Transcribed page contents
┄┄┄┄┄┄

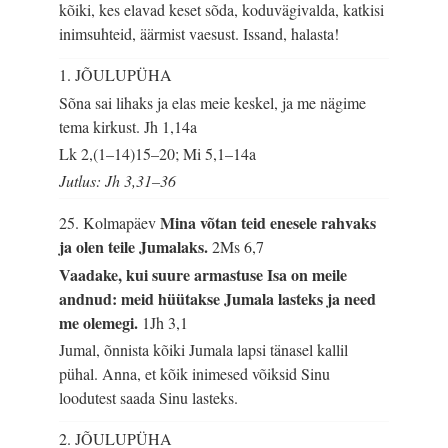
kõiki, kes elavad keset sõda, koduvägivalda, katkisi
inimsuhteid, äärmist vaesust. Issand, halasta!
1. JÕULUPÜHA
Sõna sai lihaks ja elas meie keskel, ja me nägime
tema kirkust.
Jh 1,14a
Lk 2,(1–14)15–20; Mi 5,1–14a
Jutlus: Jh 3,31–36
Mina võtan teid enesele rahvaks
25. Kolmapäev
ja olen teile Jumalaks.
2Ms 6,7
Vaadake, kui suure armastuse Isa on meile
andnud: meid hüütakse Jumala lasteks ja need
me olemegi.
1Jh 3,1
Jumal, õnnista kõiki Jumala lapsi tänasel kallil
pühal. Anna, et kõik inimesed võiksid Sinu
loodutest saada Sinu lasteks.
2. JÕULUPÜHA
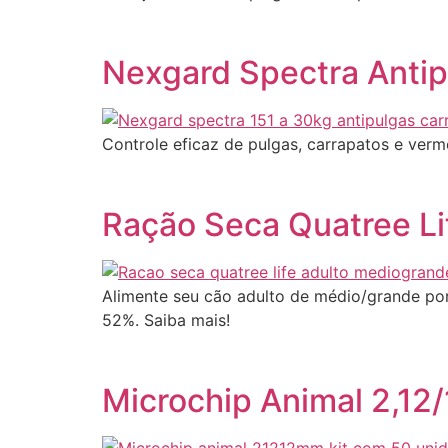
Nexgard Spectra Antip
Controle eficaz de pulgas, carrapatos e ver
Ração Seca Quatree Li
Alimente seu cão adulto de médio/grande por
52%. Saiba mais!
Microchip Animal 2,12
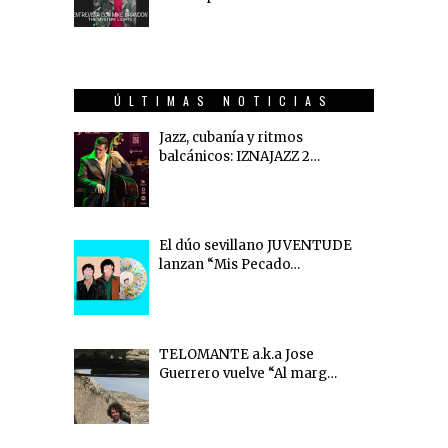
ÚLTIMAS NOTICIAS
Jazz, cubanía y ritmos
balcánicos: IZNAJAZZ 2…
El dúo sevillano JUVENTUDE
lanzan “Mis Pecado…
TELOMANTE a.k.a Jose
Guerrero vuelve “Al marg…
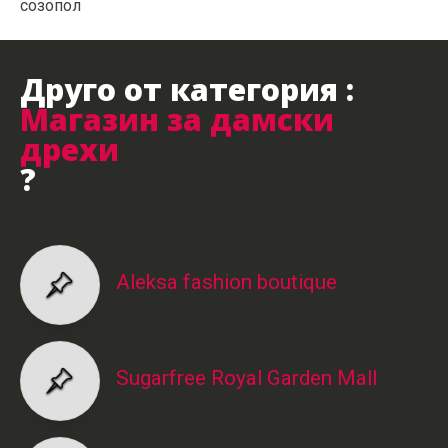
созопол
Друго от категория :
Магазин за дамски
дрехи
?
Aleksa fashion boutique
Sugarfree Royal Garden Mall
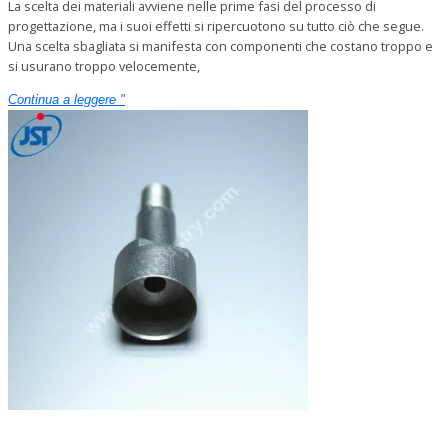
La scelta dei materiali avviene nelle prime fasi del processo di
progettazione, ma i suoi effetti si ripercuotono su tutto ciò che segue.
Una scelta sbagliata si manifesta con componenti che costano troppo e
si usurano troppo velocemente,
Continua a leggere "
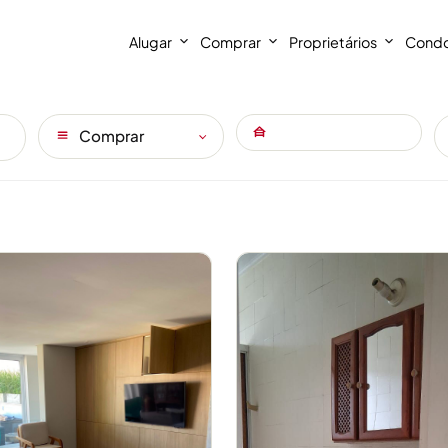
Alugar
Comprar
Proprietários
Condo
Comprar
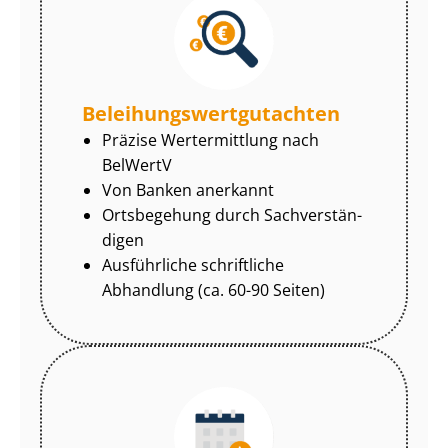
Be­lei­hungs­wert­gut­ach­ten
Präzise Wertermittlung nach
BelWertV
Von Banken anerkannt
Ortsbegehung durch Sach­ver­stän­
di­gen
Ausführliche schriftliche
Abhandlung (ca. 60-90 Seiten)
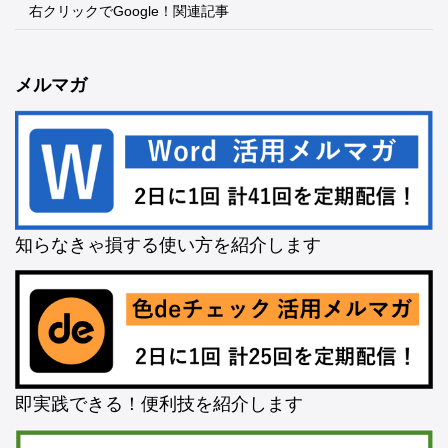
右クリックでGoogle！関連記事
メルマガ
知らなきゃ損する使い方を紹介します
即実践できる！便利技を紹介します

┄┄┄┄┄┄

## Task goal
Update the rows above by replacing "Comprar" with "Vender" everywhere it appears, keeping everything else the same. Leave the pictures out of your answer.

## Answer area
kõiki, kes elavad keset sõda, koduvägivalda, katkisi
inimsuhteid, äärmist vaesust. Issand, halasta!
1. JÕULUPÜHA
Sõna sai lihaks ja elas meie keskel, ja me nägime
tema kirkust.
Jh 1,14a
Lk 2,(1–14)15–20; Mi 5,1–14a
Jutlus: Jh 3,31–36
Mina võtan teid enesele rahvaks
25. Kolmapäev
ja olen teile Jumalaks.
2Ms 6,7
Vaadake, kui suure armastuse Isa on meile
andnud: meid hüütakse Jumala lasteks ja need
me olemegi.
1Jh 3,1
Jumal, õnnista kõiki Jumala lapsi tänasel kallil
pühal. Anna, et kõik inimesed võiksid Sinu
loodutest saada Sinu lasteks.
2. JÕULUPÜHA
Nexgard Spectra Antip
Controle eficaz de pulgas, carrapatos e ver
Ração Seca Quatree Li
Alimente seu cão adulto de médio/grande por
52%. Saiba mais!
Microchip Animal 2,12
ÚLTIMAS NOTICIAS
Jazz, cubanía y ritmos
balcánicos: IZNAJAZZ 2…
El dúo sevillano JUVENTUDE
lanzan “Mis Pecado…
TELOMANTE a.k.a Jose
Guerrero vuelve “Al marg…
созопол
Друго от категория :
Магазин за дамски
дрехи
?
Aleksa fashion boutique
Sugarfree Royal Garden Mall
La scelta dei materiali avviene nelle prime fasi del processo di
progettazione, ma i suoi effetti si ripercuotono su tutto ciò che segue.
Una scelta sbagliata si manifesta con componenti che costano troppo e
si usurano troppo velocemente,
Continua a leggere "
Alugar
Vender
Proprietários
Condo
Vender
Be­lei­hungs­wert­gut­ach­ten
Präzise Wertermittlung nach
BelWertV
Von Banken anerkannt
Ortsbegehung durch Sach­ver­stän­
di­gen
Ausführliche schriftliche
Abhandlung (ca. 60-90 Seiten)
右クリックでGoogle！関連記事
メルマガ
知らなきゃ損する使い方を紹介します
即実践できる！便利技を紹介します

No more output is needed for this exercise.